** What is needed **
Every record should be restated exactly, with no images included.

** Data to examine **

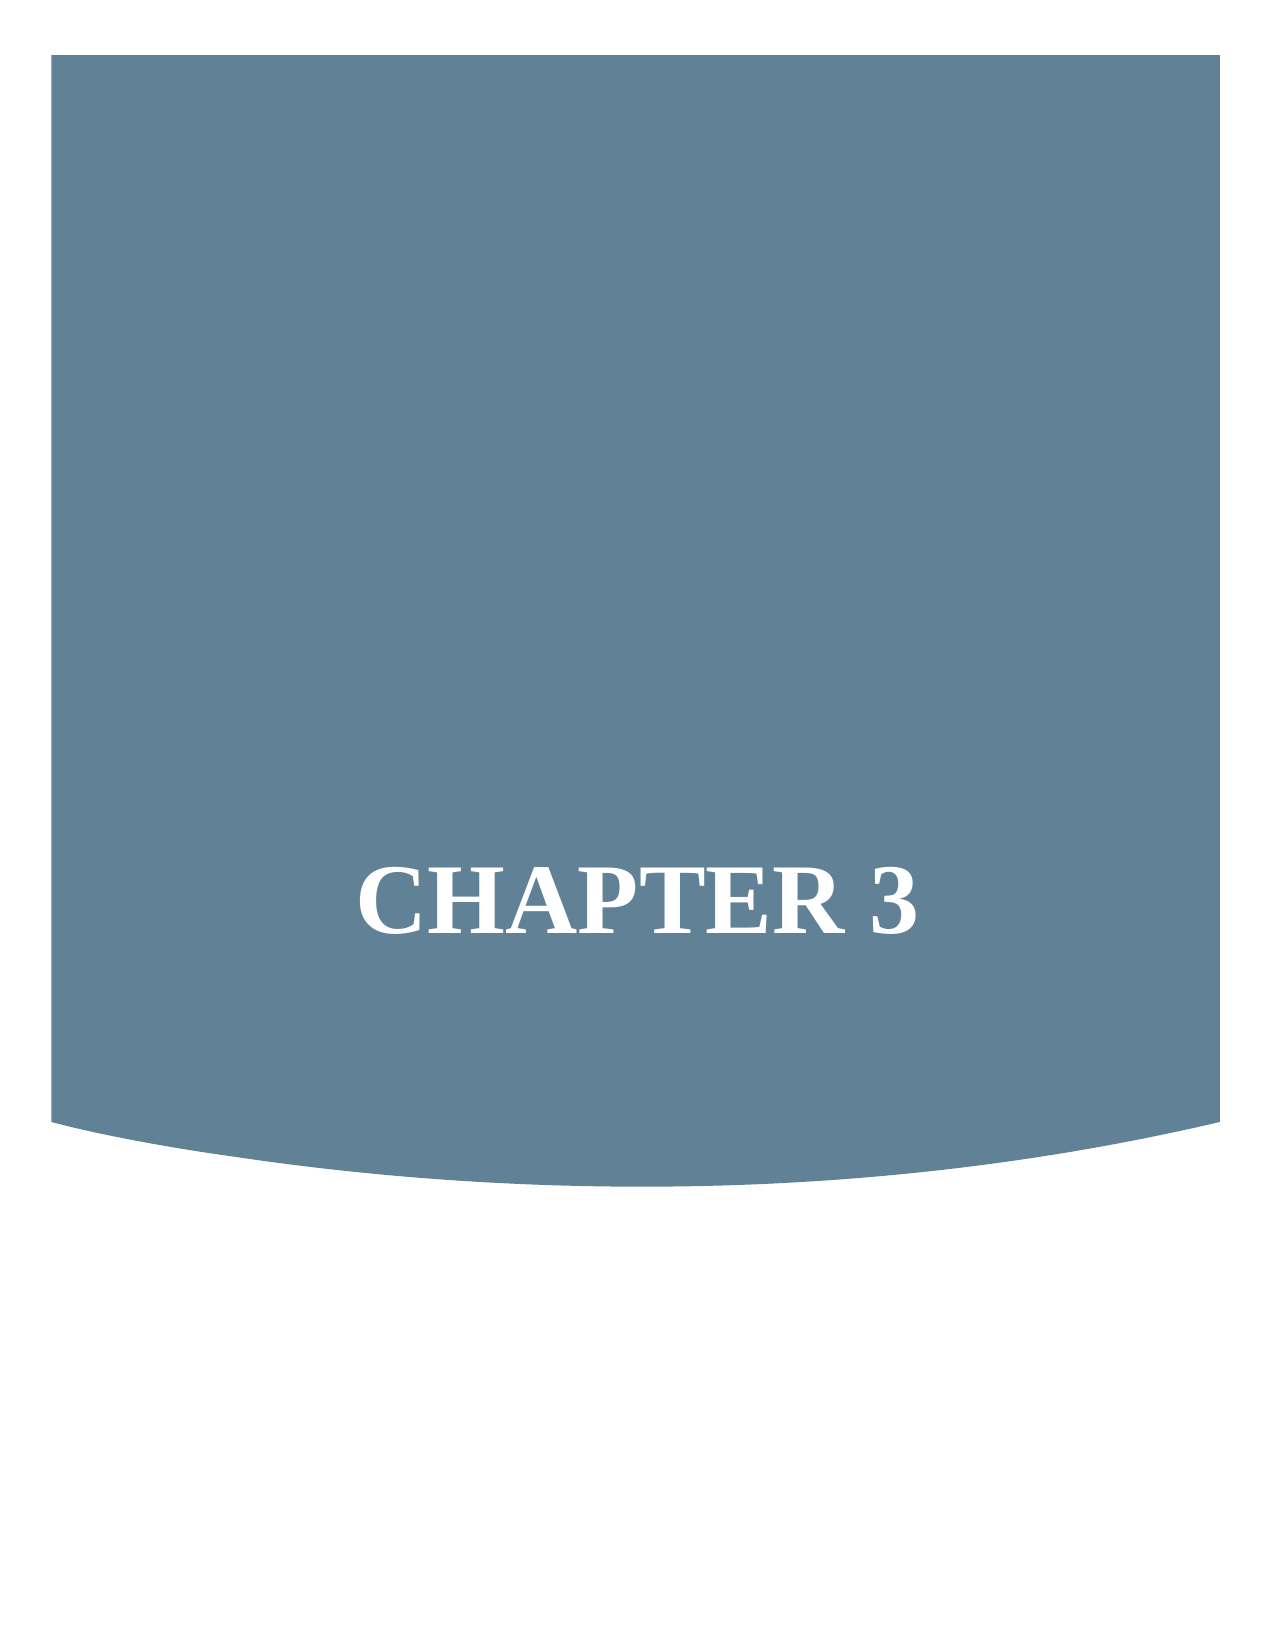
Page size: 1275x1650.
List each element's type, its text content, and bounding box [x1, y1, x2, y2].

subtitle Chapter 3 [150, 840, 1125, 955]
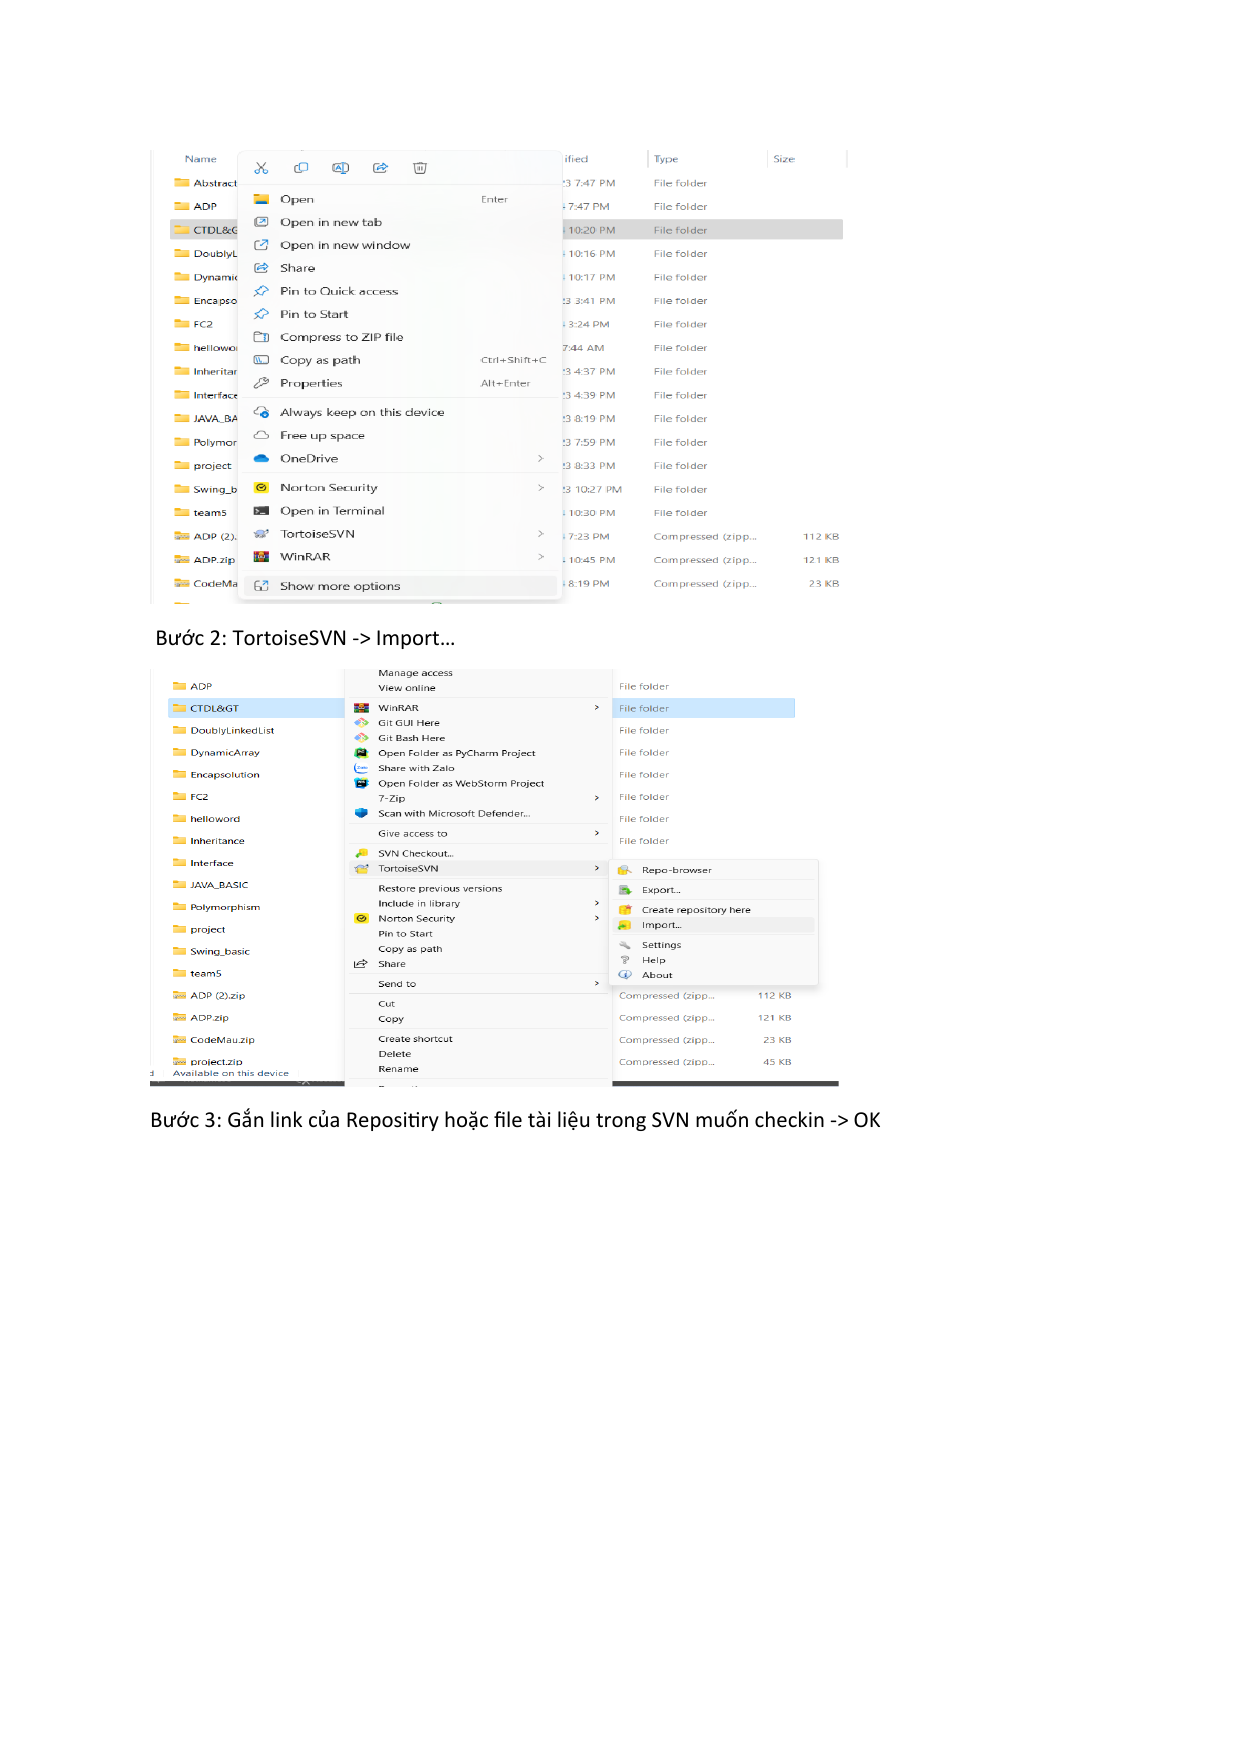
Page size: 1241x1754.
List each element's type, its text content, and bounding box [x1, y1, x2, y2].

picture [150, 669, 839, 1087]
text Bước 3: Gắn link của Repositiry hoặc file tài liệu trong SVN muốn checkin -> OK [150, 1105, 1090, 1133]
picture [150, 150, 858, 604]
text Bước 2: TortoiseSVN -> Import… [150, 623, 1090, 651]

** Response box **
Page size: 1275x1650.
List each element's type, its text content, and bounding box [x1, y1, x2, y2].

subtitle Chapter 3 [150, 840, 1125, 955]
Page size: 1241x1754.
List each element's type, its text content, and bounding box [x1, y1, x2, y2].

picture [150, 669, 839, 1087]
text Bước 3: Gắn link của Repositiry hoặc file tài liệu trong SVN muốn checkin -> OK [150, 1105, 1090, 1133]
picture [150, 150, 858, 604]
text Bước 2: TortoiseSVN -> Import… [150, 623, 1090, 651]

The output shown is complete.